While we hear lots of talk about depression and anxiety, there are many mental health issues. They are all just as serious and just as damaging. It is so important that those who have the responsibility to diagnose, treat and care for those suffering are trained in all mental health issues so individuals can get the right help. We also need ways to assess for things like PTSD and OCD etc, because these do not always show up on the assessments used as standard in mental health. Especially in my many years of supporting families, I see the impact of trauma be it childhood trauma or other trauma and how this is linked to mental health.

Most of all though we need to listen.

Listen to those suffering and build a picture of them as a real person and what is happening and maybe what has happened to them. When we see the person and we truly value that they are suffering, when we look beyond the obvious and try to give the right care, we can set that person on the road to recovery.  

I can honestly say that in all the years that I was suffering, and of all the people I came into contact with, only one person truly listened and saw ME, not as a person with mental health issues but as a person with feelings and pain, that needed help. I’ll be forever grateful to that one psychiatrist because giving me that correct diagnosis meant everything. It meant I finally knew what was wrong, I knew why I was suffering and I knew what I could do to get well. It also meant that what had happened to me was finally acknowledged and it proved I wasn’t weak or not trying to get well but instead strong and just in need of the right support.

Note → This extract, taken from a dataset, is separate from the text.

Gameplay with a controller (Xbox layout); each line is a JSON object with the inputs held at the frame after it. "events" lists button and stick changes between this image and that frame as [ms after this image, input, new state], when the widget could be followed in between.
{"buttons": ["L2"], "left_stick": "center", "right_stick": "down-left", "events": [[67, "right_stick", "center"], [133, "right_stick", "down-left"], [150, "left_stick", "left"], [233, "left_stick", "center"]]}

Yes, the right diagnosis meant hope and hope is stronger than fear, hope is stronger than self-doubt, and hope is stronger than despair. Yes, Hope is what saved me and what helped me get through, hope was given to me with the right diagnosis because someone listened and heard me, not only with their ears but also their heart. That alone gives me hope that one day everyone will be able to get the right help and support they need.